Gambia have been represented at the high-level World Conference on tobacco or
health held in Cape Town, South Africa from 7- 9 March on the theme: Uniting
the world for a tobacco free generation. The conference assembled more than
2,000 delegates representing more than 125 countries that attended the first
conference hosted in Africa.
Researchers, academics, non-governmental organisations, civil society, scientists, healthcare professionals and public officials working in all aspects of tobacco control have united in Cape Town to join forces in the realisation of a Tobacco free generation.
Karamo Conteh, who represented The Gambia at the youth pre- conference and presented an abstract at the conference, emphasised the important role young people can play in the fight against tobacco in Gambia, Africa and the world.
Mr. Conteh, a senior programme officer and finance controller of African Network for Information and Action Against Drug (RAID-The GAMBIA) said tobacco use still poses serious challenge to the people of The Gambia and their dream to attain their right to health despite all the efforts of tobacco control advocates especially among the youth folks.
He said studies have shown that the use of tobacco is still on the increase in The Gambia especially among the youth.
According to him, the single most preventable cause of death and disease in The Gambia is due to tobacco use, saying several diseases due to which most people die such as cancer, heart diseases, high blood pressures and chest infections are found to be mainly or directly related to tobacco use and related life style habits.
Yahya Manneh, head of policy planning and research at The Gambia Revenue Authority also presented a paper on tobacco taxation policy reforms in The Gambia and their benefits to tobacco control. His presentation assembles key stakeholders in tobacco control around the world as The Gambia is leading as a successful sample country in tobacco tax reforms.
World health Organisation’s Director-General Dr. Tedros Adhanom Ghebreyesus said the tobacco industry is targeting low- and middle-income countries, saying every year, tobacco use kills about 7 million people and many more people develop serious illnesses such as cancers, chronic respiratory diseases and heart disease. “This tears families apart and has an entirely preventable impact on health systems. Tobacco also costs the global economy more than US$ 1 trillion annually in health spending and lost productivity. This is unacceptable. We could help offset this cost if all governments raised excise taxes by about 80 US cents per pack of cigarette,” he said.

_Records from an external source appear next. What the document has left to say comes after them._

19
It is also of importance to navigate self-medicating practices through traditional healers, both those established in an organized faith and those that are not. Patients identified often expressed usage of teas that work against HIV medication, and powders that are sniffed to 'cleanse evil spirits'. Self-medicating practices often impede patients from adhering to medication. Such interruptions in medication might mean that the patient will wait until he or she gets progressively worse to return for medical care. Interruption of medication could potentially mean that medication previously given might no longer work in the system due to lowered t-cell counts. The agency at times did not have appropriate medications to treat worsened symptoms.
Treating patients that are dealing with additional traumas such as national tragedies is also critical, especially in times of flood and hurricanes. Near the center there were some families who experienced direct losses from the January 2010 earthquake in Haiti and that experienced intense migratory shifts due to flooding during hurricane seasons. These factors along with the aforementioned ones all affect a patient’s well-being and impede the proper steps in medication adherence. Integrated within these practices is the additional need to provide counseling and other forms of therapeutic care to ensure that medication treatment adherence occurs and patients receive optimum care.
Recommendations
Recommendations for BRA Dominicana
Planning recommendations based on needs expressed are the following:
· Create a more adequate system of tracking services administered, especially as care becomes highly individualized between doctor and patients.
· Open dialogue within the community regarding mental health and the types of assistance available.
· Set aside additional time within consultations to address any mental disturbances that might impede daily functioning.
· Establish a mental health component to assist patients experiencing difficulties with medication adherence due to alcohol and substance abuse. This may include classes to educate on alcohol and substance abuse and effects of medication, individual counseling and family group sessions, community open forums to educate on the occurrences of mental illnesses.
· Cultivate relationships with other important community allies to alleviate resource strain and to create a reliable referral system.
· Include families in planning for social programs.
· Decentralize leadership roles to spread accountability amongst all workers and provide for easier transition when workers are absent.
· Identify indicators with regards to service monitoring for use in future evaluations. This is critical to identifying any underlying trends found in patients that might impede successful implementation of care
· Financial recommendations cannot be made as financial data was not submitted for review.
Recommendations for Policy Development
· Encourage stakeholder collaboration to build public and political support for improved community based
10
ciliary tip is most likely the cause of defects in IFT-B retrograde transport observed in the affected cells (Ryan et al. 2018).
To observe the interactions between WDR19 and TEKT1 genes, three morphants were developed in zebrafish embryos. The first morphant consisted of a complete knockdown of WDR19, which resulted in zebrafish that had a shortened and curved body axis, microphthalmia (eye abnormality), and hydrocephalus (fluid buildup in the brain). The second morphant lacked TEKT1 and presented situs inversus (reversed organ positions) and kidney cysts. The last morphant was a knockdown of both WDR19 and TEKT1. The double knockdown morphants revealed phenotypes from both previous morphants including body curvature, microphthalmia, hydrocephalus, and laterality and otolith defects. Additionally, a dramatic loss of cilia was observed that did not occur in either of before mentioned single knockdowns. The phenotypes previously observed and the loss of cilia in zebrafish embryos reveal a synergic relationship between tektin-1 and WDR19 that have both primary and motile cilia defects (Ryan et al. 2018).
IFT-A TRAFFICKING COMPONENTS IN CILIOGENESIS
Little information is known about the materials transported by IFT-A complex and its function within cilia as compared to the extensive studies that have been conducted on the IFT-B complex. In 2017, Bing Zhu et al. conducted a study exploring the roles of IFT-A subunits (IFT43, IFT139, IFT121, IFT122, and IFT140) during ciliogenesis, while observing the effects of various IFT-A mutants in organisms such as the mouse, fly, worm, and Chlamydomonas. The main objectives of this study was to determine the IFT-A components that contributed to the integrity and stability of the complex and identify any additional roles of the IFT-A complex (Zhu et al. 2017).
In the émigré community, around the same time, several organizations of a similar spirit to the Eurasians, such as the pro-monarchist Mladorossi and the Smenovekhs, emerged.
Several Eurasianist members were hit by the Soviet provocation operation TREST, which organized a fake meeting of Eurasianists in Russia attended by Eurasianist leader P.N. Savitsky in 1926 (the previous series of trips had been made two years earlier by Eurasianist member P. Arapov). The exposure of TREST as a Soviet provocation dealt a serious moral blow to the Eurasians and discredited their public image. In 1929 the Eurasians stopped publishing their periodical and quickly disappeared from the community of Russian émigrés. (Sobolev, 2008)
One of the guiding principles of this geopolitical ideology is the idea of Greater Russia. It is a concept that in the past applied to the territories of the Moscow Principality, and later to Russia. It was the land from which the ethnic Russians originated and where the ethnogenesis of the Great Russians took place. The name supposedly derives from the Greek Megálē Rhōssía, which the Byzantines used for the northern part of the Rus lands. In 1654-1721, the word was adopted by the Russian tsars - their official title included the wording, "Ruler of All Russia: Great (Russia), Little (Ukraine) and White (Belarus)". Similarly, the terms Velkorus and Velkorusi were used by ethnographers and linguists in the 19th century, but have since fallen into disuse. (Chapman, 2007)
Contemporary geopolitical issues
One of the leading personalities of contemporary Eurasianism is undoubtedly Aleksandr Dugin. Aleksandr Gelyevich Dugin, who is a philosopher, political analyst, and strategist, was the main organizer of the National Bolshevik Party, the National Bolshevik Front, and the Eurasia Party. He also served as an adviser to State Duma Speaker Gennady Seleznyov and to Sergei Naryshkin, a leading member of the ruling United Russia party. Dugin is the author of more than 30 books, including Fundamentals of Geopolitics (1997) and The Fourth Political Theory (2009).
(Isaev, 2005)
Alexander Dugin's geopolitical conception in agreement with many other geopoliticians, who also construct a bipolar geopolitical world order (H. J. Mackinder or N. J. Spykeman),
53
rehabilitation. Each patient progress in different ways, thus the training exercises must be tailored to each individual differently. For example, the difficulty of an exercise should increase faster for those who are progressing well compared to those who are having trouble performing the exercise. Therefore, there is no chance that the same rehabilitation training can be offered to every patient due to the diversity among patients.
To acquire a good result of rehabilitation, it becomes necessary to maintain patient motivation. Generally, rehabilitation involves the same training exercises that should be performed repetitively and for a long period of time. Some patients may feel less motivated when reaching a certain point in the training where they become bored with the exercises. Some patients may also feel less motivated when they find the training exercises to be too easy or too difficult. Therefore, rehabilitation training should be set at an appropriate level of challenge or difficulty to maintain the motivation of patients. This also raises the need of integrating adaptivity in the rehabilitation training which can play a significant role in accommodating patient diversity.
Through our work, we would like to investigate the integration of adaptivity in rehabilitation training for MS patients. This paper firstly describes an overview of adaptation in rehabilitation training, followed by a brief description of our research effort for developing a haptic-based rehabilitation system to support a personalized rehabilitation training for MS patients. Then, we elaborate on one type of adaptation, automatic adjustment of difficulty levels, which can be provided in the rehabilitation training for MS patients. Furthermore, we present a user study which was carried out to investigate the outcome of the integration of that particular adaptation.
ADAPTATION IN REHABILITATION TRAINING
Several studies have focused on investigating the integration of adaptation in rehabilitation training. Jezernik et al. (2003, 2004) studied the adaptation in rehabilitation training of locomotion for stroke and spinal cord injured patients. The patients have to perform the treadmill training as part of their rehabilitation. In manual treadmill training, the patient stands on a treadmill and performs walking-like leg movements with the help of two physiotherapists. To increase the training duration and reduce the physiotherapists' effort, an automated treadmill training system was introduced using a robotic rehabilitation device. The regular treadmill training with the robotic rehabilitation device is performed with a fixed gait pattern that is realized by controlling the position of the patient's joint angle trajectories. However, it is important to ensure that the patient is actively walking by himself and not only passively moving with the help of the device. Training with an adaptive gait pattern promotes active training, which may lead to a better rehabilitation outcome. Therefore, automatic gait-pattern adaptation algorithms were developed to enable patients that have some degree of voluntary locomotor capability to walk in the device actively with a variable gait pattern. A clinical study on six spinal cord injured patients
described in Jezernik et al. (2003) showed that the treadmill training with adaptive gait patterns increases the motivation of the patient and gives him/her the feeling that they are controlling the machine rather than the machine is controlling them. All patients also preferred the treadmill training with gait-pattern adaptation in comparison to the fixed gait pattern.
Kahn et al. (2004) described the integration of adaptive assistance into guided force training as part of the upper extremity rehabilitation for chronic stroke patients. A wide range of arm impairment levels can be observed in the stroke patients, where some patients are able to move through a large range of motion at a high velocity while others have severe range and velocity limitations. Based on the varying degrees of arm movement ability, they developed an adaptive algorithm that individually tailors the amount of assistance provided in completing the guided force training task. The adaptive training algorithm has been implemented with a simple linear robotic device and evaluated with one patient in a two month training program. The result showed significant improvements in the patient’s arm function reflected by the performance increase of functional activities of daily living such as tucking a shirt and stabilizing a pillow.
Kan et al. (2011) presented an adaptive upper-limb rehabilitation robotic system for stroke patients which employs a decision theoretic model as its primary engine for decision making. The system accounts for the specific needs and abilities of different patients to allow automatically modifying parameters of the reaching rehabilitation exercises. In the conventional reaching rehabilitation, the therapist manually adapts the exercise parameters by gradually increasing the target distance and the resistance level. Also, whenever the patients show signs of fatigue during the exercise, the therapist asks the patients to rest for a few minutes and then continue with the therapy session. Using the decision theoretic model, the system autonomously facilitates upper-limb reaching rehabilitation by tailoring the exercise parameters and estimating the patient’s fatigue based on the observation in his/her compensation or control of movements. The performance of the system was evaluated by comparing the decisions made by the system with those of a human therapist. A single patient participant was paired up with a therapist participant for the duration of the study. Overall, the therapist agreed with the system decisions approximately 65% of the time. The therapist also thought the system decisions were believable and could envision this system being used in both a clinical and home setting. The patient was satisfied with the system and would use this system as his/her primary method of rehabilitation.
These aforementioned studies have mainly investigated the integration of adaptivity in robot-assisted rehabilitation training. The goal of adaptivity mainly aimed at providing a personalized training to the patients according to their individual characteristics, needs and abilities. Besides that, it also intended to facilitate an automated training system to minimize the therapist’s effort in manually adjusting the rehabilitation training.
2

Dr. Aaron Motsolaedi, who officially opened the conference said, “Our continent of Africa is specifically being targeted by the tobacco industry. We have a growing and youthful population. The youth are special targets. The main purpose of the tobacco industry is to maximize profits at the expense of often vulnerable people. Our fight now is not just against tobacco, it’s a fight for humanity,” Dr. Aaron said.
Philanthropist Michael Bloomberg announced on Wednesday March 7 that he would spend $20 million (16.13 million euros) to launch a watchdog to detect and expose deceptive practices by the tobacco industry.
The monitor, to be called stopping tobacco organisations and products (STOP), would seek to counter the industry’s influence by publishing reports detailing pro-smoking activities and tactics.
It will also support non-profit organizations and government to resist interference from the tobacco industry.